IV - En cas de réelle difficulté diagnostique : Si le diagnostic de stéatose est évoqué, il faudra bien sûr en rechercher la cause, pratiquement toujours retrouvée, et s'orienter vers d'autres moyens d'investigations qui peuvent être :
- La surveillance échographique après éviction des facteurs stéatogènes ( en particulier l'alcool) car la stéatose est réversible et les signes échographiques disparaissent parfois très rapidement8.
- Le scanner6 , 8 ,18 est un excellent moyen complément de l'échographie pour s'assurer qu'une image échographique correspond bien à une stéatose hétérogène, car la densité du foie stéatosique est inférieure à celle du foie normal. Ainsi les plages hyperéchogènes vues en échographie sont hypodenses au scanner par rapport aux plages de foie sain ou moins stéatosique. Les plages pseudo- nodulaires hypoéchogènes apparaissent au contraire hyperdenses, ce qui constitue un aspect absolument caractéristique de plage de foie sain entourée de stéatose. Après une injection intraveineuse de produit de contraste iodé, l'augmentation de densité des zones moins denses est parallèle à celle du parenchyme plus dense. La différence de densité persiste donc après l'injection.
- La scintigraphie au technétium est un moyen simple, permettant, lorsque l'échographie montre une large plage d'échogénicité différente, de différencier les deux causes possibles : une stéatose si la scintigraphie est normale, une tumeur s'il existe une lacune.
- L'IRM donne parfois, avec des appareils de haut champ, une image anormale en cas de stéatose. Sa place dans ce contexte particulier est encore mal connue22.
- Le diagnostic, en cas de doute, peut être redressé par l'examen histologique par une ponction biopsie sous échographie.

CONCLUSION
La stéatose hépatique est généralement considérée comme une atteinte diffuse du foie.
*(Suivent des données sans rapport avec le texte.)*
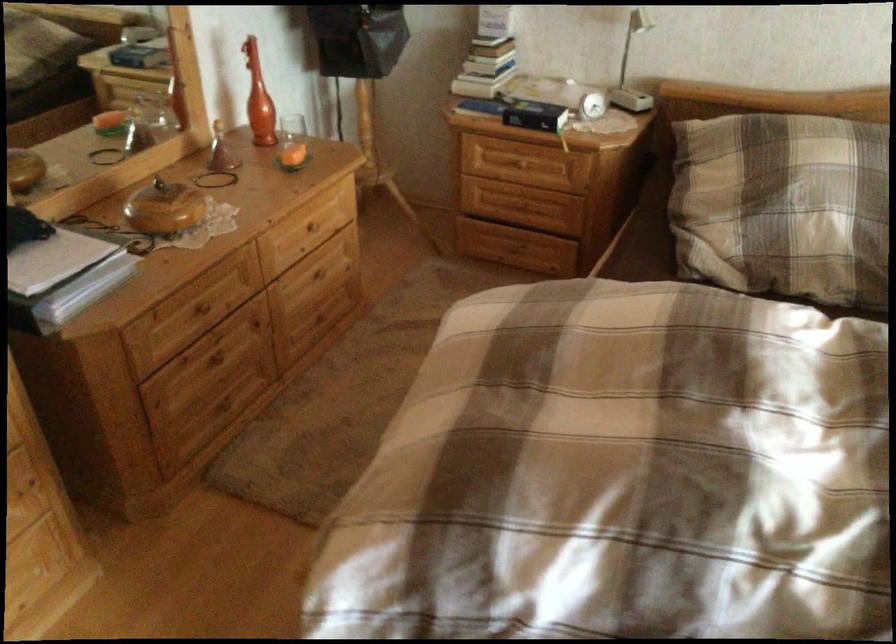
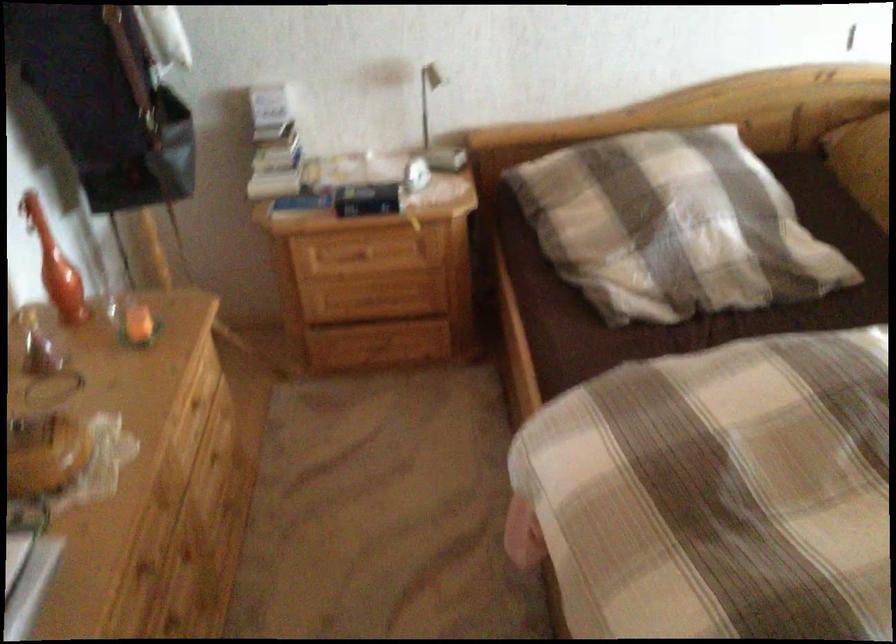
The point at (214, 362) is marked in the first image. Where is the corresponding point in the second image?

(174, 627)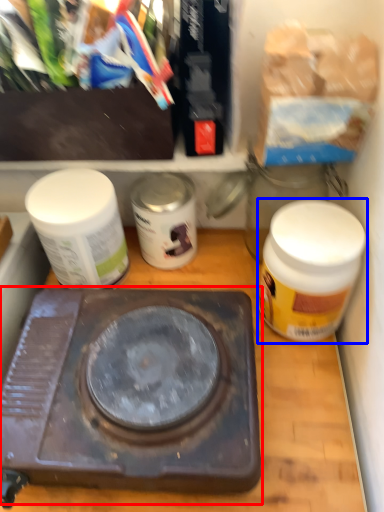
Question: Among these objects, which one is farthest to the camera, stove (highlighted by a red box) or bottle (highlighted by a blue box)?

Choices:
 (A) stove
 (B) bottle

Answer: (B)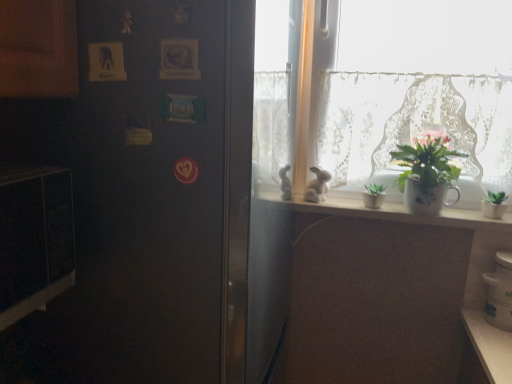
This screenshot has height=384, width=512. In order to click on free space above white wooden shelf at upper center (from a real-world perspective) in this screenshot , I will do `click(379, 205)`.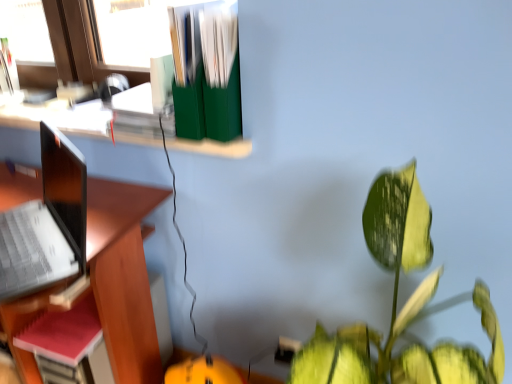
Question: In the image, is red matte notebook at left positioned in front of or behind green matte file folders at upper center?

Choices:
 (A) front
 (B) behind

Answer: (B)

Question: Considering the relative positions of red matte notebook at left and green matte file folders at upper center in the image provided, is red matte notebook at left to the left or to the right of green matte file folders at upper center?

Choices:
 (A) right
 (B) left

Answer: (B)

Question: Which of these objects is positioned farthest from the green matte file folders at upper center?

Choices:
 (A) sleek silver laptop at left
 (B) red matte notebook at left
 (C) green glossy leafy plant at lower right
 (D) wooden desk at left
 (E) green matte file organizer at upper center

Answer: (B)

Question: Estimate the real-world distances between objects in this image. Which object is farther from the green matte file organizer at upper center?

Choices:
 (A) green matte file folders at upper center
 (B) green glossy leafy plant at lower right
 (C) red matte notebook at left
 (D) sleek silver laptop at left
 (E) wooden desk at left

Answer: (B)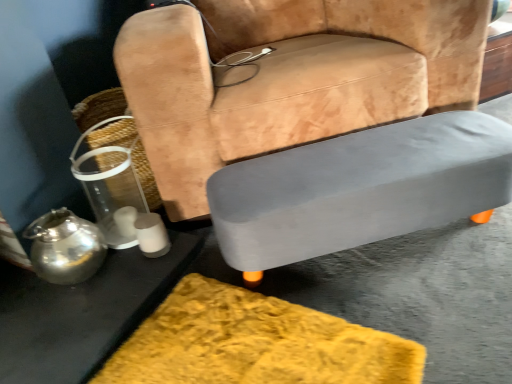
Question: Are clear plastic basket at left and suede-like tan chair at center far apart?

Choices:
 (A) no
 (B) yes

Answer: (A)

Question: Considering the relative positions of clear plastic basket at left and suede-like tan chair at center in the image provided, is clear plastic basket at left in front of suede-like tan chair at center?

Choices:
 (A) yes
 (B) no

Answer: (B)

Question: Could suede-like tan chair at center be considered to be inside clear plastic basket at left?

Choices:
 (A) yes
 (B) no

Answer: (B)

Question: Does clear plastic basket at left appear on the left side of suede-like tan chair at center?

Choices:
 (A) yes
 (B) no

Answer: (A)

Question: From a real-world perspective, is clear plastic basket at left physically below suede-like tan chair at center?

Choices:
 (A) yes
 (B) no

Answer: (A)

Question: From a real-world perspective, is metallic silver table at lower left, the first table from the left, physically located above or below clear plastic basket at left?

Choices:
 (A) below
 (B) above

Answer: (A)

Question: From the image's perspective, relative to clear plastic basket at left, is metallic silver table at lower left, the first table from the left, above or below?

Choices:
 (A) below
 (B) above

Answer: (A)

Question: From their relative heights in the image, would you say metallic silver table at lower left, the second table in the right-to-left sequence, is taller or shorter than clear plastic basket at left?

Choices:
 (A) tall
 (B) short

Answer: (B)

Question: In terms of width, does metallic silver table at lower left, the second table in the right-to-left sequence, look wider or thinner when compared to clear plastic basket at left?

Choices:
 (A) thin
 (B) wide

Answer: (B)

Question: From their relative heights in the image, would you say suede-like tan chair at center is taller or shorter than metallic silver table at lower left, the second table in the right-to-left sequence?

Choices:
 (A) short
 (B) tall

Answer: (B)

Question: In terms of size, does suede-like tan chair at center appear bigger or smaller than metallic silver table at lower left, the first table from the left?

Choices:
 (A) small
 (B) big

Answer: (B)

Question: Considering the positions of point (204, 173) and point (166, 271), is point (204, 173) closer or farther from the camera than point (166, 271)?

Choices:
 (A) closer
 (B) farther

Answer: (B)

Question: Looking at their shapes, would you say suede-like tan chair at center is wider or thinner than metallic silver table at lower left, the second table in the right-to-left sequence?

Choices:
 (A) thin
 (B) wide

Answer: (B)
Cependant on a vu que des infiltrations graisseuses localisées peuvent exister. Les images qu'elles réalisent doivent être différenciées d'un processus néoplasique.
Il existe cependant certains critères sémiologiques : caractère non sphérique de l'image, absence d'effet de masse sur les contours et les vaisseaux hepatiques, aspect net de des bords de la zone stéatosique. L'étiologie de cette forme est la même que pour l'atteinte diffuse mais la cause de répartition inhomogène demeure difficile à déterminer.
L'apport de l'exploration ultrasonographique est considérable dans cette affection. L'échographie est et doit rester l'examen de première intention devant toute affection du foie. Grâce à elle, Le clinicien peut connaître maintenant, à moindre risque et au plus petit coût, les structures internes les plus fines du foie. Encore faut-il que l'échographiste sache interroger la masse hépatique avec discernement et compétence. Si la technologie de la machine importe plus dans les explorations morphologiques hépatiques que sont la tomodensitométrie et l'imagerie par résonance magnétique nucléaire, dans l'échographie, c'est la réalisation même de l'examen ( le maniement de la sonde s'adaptant à la morphologie du malade et du foie) qui rend l'examen informatif ou non. L'écho graphiste doit donc acquérir une grande expertise et son examen doit répondre à la demande du clinicien.
Nous pensons que l'échographie ne doit pas se limiter à une étude séméiologique et diagnostique mais doit toujours chercher à répondre à une interrogation du clinicien : " Quel diagnostic ? " Mais aussi " Quelles conséquences ? Pour quels traitements ? " Enfin, nous terminons ce travail par cette phrase citée par Bourgeois23 : Pour voir si un foie est gras, on regarde là où le foie ne l'est peut-être pas : dans le segment IV, contre la vesicule biliaiaire ou / et en avant de la convergence portale.